Vorliegender Text -
==========

So einfach ist es nicht...

Fangen wir mal (für D) mit der STVO an:

§1 Grundregeln

(1) Die Teilnahme am Straßenverkehr erfordert ständige Vorsicht und gegenseitige Rücksicht.

(2) Jeder Verkehrsteilnehmer hat sich so zu verhalten, daß kein Anderer geschädigt, gefährdet oder mehr, als nach den Umständen unvermeidbar, behindert oder belästigt wird.



Wenn sonst nix geregelt ist, ist die Basis der Auslegung der Situation § 1 StVO, hier vor allem § 1 Abs. 2 StVO.

Dann kommt ein weiterer Grundsatz ins Spiel:
§3 Geschwindigkeit

(1) Der Fahrzeugführer darf nur so schnell fahren, daß er sein Fahrzeug ständig beherrscht. Er hat seine Geschwindigkeit insbesondere den Straßen-, Verkehrs-, Sicht- und Wetterverhältnissen sowie seinen persönlichen Fähigkeiten und den Eigenschaften von Fahrzeug und Ladung anzupassen.


Das kann auch bedeuten, dass bei Unbeherrschbarkeit der Situation (Schnee- und Eisglätte auf 2 Rädern) überhaupt nicht zu fahren ist. Machen wir uns doch nix vor; auf Eis ist ein 2Rad auch mit Ketten kaum mehr beherrschbar, Bremsen geht doch dann oft genug nur noch über Ablegen der Karre.

==========

Bereitgestelltes Material -
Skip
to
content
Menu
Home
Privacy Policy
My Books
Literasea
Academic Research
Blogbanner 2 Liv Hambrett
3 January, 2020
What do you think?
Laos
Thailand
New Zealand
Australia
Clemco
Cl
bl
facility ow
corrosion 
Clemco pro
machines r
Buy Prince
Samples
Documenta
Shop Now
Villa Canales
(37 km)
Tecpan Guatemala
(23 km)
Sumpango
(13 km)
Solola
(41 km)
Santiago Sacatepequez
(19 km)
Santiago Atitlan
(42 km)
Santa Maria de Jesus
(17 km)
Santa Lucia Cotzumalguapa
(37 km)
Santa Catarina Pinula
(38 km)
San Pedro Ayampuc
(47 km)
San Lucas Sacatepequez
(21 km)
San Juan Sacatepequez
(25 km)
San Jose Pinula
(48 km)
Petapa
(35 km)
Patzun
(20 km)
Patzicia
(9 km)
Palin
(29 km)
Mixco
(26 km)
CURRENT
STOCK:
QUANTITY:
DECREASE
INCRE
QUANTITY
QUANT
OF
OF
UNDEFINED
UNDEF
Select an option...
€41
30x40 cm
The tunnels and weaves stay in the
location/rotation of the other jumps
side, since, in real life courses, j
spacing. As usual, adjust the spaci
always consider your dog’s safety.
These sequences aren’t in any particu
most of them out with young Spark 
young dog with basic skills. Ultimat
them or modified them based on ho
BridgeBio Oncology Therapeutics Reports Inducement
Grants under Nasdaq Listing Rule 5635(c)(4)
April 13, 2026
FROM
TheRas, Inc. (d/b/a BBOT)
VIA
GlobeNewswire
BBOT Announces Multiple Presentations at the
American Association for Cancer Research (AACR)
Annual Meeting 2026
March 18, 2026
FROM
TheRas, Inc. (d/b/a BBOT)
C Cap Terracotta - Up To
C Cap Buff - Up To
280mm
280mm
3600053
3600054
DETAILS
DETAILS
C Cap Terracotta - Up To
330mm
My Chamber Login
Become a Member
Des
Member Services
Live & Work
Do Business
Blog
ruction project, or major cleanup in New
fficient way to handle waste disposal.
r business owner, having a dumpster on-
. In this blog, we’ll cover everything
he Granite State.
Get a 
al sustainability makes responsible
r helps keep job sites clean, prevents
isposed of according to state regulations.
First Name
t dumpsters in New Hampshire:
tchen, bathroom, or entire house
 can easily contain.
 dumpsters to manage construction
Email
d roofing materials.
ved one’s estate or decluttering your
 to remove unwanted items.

==========

Zu erledigende Aufgaben -
1. Was erfordert nach § 1 Abs. 1 StVO, wie ihn der Text zur StVO wiedergibt, die Teilnahme am Straßenverkehr?
2. Nennen Sie sämtliche Umstände, denen der Fahrzeugführer laut dem Text zur StVO seine Geschwindigkeit anzupassen hat.
3. Führen Sie den Text zur StVO im Anschluss an seinen letzten Satz fort.

Gelöste Aufgaben -
1. Ständige Vorsicht und gegenseitige Rücksicht.

2.
- Straßenverhältnisse
- Verkehrsverhältnisse
- Sichtverhältnisse
- Wetterverhältnisse
- persönliche Fähigkeiten
- Eigenschaften von Fahrzeug und Ladung

3.
Und jetzt kommen wir zu der Versicherungsproblematik, die bei Bewertung eines Schadensersatzanspruchs o. g. Grundsätze der StVO, die ja auch nix anderes sind, als der gesunde Menschenverstand, zu Grunde legen. Spätestens bei

§ 254 BGB
Mitverschulden(1) Hat bei der Entstehung des Schadens ein Verschulden des Beschädigten mitgewirkt, so hängt die Verpflichtung zum Ersatz sowie der Umfang des zu leistenden Ersatzes von den Umständen, insbesondere davon ab, inwieweit der Schaden vorwiegend von dem einen oder dem anderen Teil verursacht worden ist.



hat der Spaß ein Loch, denn das bewußte Außerachtlassen der im Verkehr erforderlichen Sorgfalt (ist so ungefähr Verschulden) haftet man selbst für seinen und andere Schäden mit (jetzt vereinfacht ausgedrückt). Und wer bei Schnee- und Eis egal ob mit oder ohne Winterreifen auf dem 2Rad sitzt und beim Wegrutschen einen Fußgänger umsäbelt, der wird auch wenn der Auslöser des Unfalls ein drittes Fahrzeug war, ganz interessante Diskussionen mit seiner Versicherung führen.

Anders sieht es wieder für ein 3Rad aus. Da kann man auch bei Schnee- und Eis mit geeigneten Reifen/Schneeketten davon ausgehen, dass die Dinger halbwegs beherrschbar sind.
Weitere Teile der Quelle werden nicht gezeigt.